The most interesting thing was that her head was shaved and she wore a wig and a tall wooden head-dress decorated with cats and swans.

This, in addition to many strange animal tattoos, persuaded the archaeologists that she was probably a shaman, or religious leader in touch with the spirit world.

The find proves that at a time when only bears and wolves roamed where Moscow now stands, southern Siberia had a sophisticated culture. "The Lady" belonged to a steppe tribe called the Pazyryks, close relatives of the Scythians, who lived around the Black Sea.

The Pazyryks, who had European rather than Mongoloid features, were nomadic horsemen and shepherds. Probably they worshipped the Sun and Moon as well as the animals featured in their strange body-art.

Perhaps they believed, as the locals do to this day, that on the high steppes they were closer to Heaven than ordinary mortals. It is still regarded as a sacrilege to shout here, in case you disturb the spirits of the air.

The removal of "The Lady" from the remote Ukok plateau should have been an occasion almost as solemn as her burial. Six of Ms Polosmak's students carried her lovingly on a bier through the fields of wild flowers to a helicopter. But the helicopter had anengine failure and made an emergency landing on its way to Novosibirsk. "The Lady" had a bumpy ride not recommended for a woman of her age.
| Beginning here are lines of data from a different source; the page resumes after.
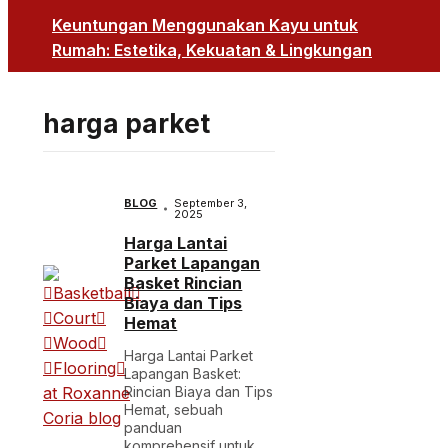
Keuntungan Menggunakan Kayu untuk
Rumah: Estetika, Kekuatan & Lingkungan
harga parket
BLOG
September 3,
2025
Harga Lantai
Parket Lapangan
Basket Rincian
Biaya dan Tips
Hemat
Harga Lantai Parket
Lapangan Basket:
Rincian Biaya dan Tips
Hemat, sebuah
panduan
komprehensif untuk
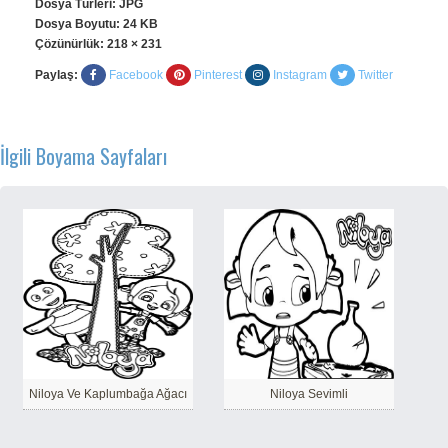
Dosya Türleri: JPG
Dosya Boyutu: 24 KB
Çözünürlük:
218 × 231
Paylaş:
Facebook
Pinterest
Instagram
Twitter
İlgili Boyama Sayfaları
Niloya Ve Kaplumbağa Ağacı
Niloya Sevimli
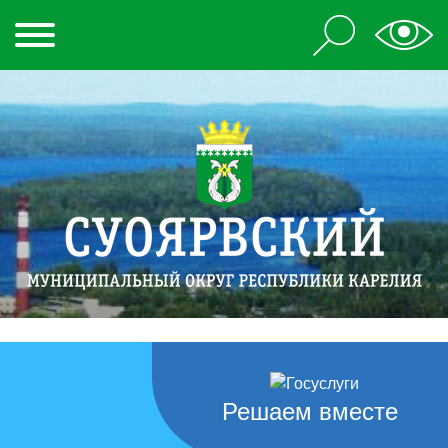
Решаем вместе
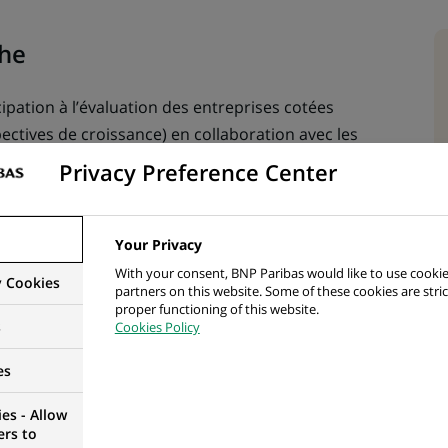
che
cipation à l’évaluation des entreprises cotées
pectives de croissance) en collaboration avec les
Privacy Preference Center
alités économiques, des tendances sectorielles et des
s impactant les marchés actions.
Your Privacy
With your consent, BNP Paribas would like to use cookie
y Cookies
partners on this website. Some of these cookies are stric
nel
proper functioning of this website.
s
Cookies Policy
enchmarking:
Suivi et revue des performances
es
res (convictions fortes, thématiques) et relatives aux
es - Allow
P500, Stoxx600, MSCI Europe).
ers to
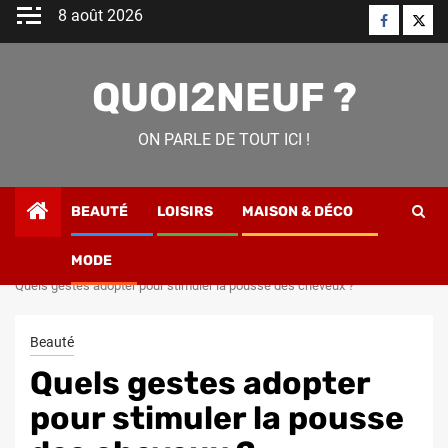
Skip
8 août 2026
Faceboo
Twitt
to
content
QUOI2NEUF ?
ON PARLE DE TOUT ICI !
BEAUTÉ
LOISIRS
MAISON & DÉCO
MODE
Home
Beauté
Quels gestes adopter pour stimuler la pousse des cheveux ?
Beauté
Quels gestes adopter
pour stimuler la pousse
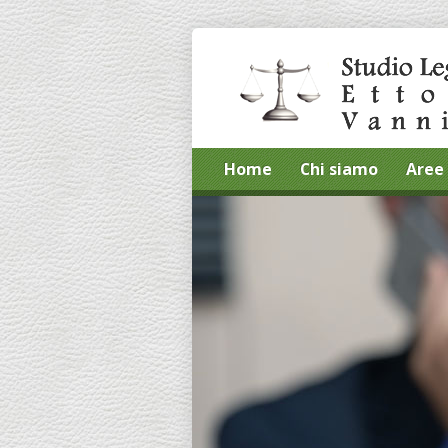
Home
Chi siamo
Aree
The archaeologists tried not to dwell on the idea that those who disturbed the grave might be cursed.

What with the accident and the hot-water treatment, "The Lady" was not in good condition when she was handed to Dr Kozeltsev in Moscow. "Ideally," he said, "the archaeologists should have refrigerated her as soon as they found her and called me immediately."

After working on the body for several months, Dr Kozeltsev and his four assistants have succeeded in restoring the whiteness of the Pazyryk woman's skin and making the tattoos visible again.
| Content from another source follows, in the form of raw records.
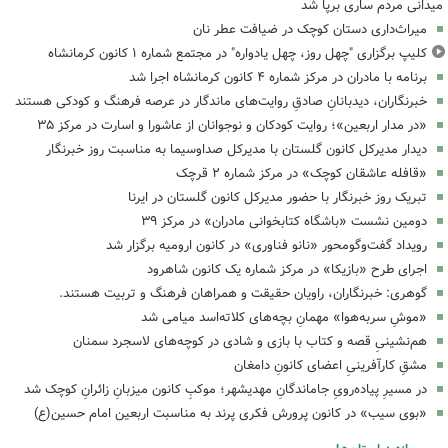
میدانی مردم ساری برپا شد
میراث‌داری دستان کوچک در ضیافت عطر نان
کلیپ برگزاری "چهل روز، چهل یادواره" در مجتمع شماره ۱ کانون کرمانشاه
برنامه با مادران در مرکز شماره ۴ کانون کرمانشاه اجرا شد
خبرنگاران، دیدبانانِ صادقِ روایت‌های ماندگار در عرصه فرهنگ و کودکی هستند
«در مدار اربعین»؛ روایت کودکان و نوجوانان از عاشورا و اسارت در مرکز ۳۵
دیدار مدیرکل کانون گلستان با مدیرکل صداوسیما به مناسبت روز خبرنگار
«قافله عاشقان کوچک» در مرکز شماره ۲ قرچک
تبریک روز خبرنگار با حضور مدیرکل کانون گلستان در ایرنا
دومین نشست «باشگاه کتابخوانی مادران» در مرکز ۳۹
رویداد گفت‌وگومحور «نانو فناوری» در کانون ارومیه برگزار شد
اجرای طرح «بازیکا» در مرکز شماره یک کانون شاهرود
گوهری: خبرنگاران، راویان حقیقت و همراهان فرهنگ و تربیت هستند.
«موشِ سربه‌هوا» مهمانِ بچه‌های کلاته‌اسد میامی شد
هم‌نشینیِ قصه و کتاب با بازی و شادی در کوچه‌های لاسجرد سمنان
مشقِ کارآفرینیِ اعضای کانونِ دامغان
در مسیرِ پیاده‌رویِ جاماندگانِ مهدیشهر؛ موکبِ کانون میزبانِ زائرانِ کوچک شد
«بوی سیب» در کانون پرورش فکری پرند به مناسبت اربعین امام حسین(ع)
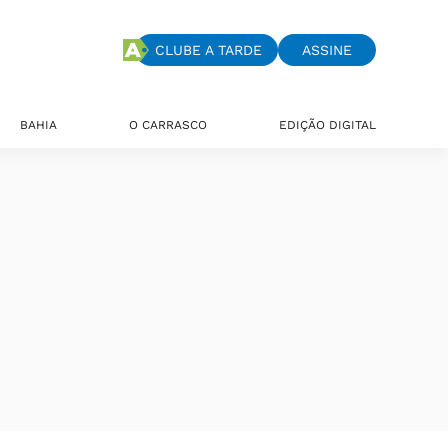
CLUBE A TARDE
ASSINE
BAHIA
O CARRASCO
EDIÇÃO DIGITAL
In the laboratory "The Lady" is lying under a plastic sheet on a table above a bath of chemicals. She has been soaked in the bath for many weeks and is now drying off. For the time being, she is headless: her skull has been sent across town to the Gerasimov Ethnographic Institute, which produces sculpture-like reconstructions of the heads of dead people.

The skeleton shows through the skin in many places. But the clasped hands are touchingly preserved and the skin all down the left arm is intact. This is where you can see the swirls of dark-blue tattoos, starting with a kicking deer on the shoulder. A Siberian specialist is due in Moscow soon to try to interpret the meaning of the tattoos.
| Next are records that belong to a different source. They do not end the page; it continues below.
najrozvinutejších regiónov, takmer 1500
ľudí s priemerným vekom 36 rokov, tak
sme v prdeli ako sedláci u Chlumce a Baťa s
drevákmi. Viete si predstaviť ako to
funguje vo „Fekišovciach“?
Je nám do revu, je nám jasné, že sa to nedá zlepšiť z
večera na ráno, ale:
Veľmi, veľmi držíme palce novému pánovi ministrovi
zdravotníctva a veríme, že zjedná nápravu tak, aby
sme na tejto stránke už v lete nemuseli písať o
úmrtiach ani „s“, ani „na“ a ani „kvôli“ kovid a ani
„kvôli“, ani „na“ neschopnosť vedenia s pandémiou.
As soon as Dr Kozeltsev gets the skull back, he can finish his job. On a wad of cotton wool, he has saved the neck vertebrae so he can join the head to the body. Then she will be placed in a showcase of non-breakable glass and will be ready to return to the archaeologists who found her.

When "The Lady" makes her public debut in April, it will not be in Siberia or even Moscow, because there is no money from either the state or private sponsors to pay for her exhibition at home.

Instead, she will go on show, with the bust, her clothes and a collection of Pazyryk artefacts, in South Korea. After that, unless Russia's economic situation improves, she faces a future living out of a suitcase on a permanent world tour.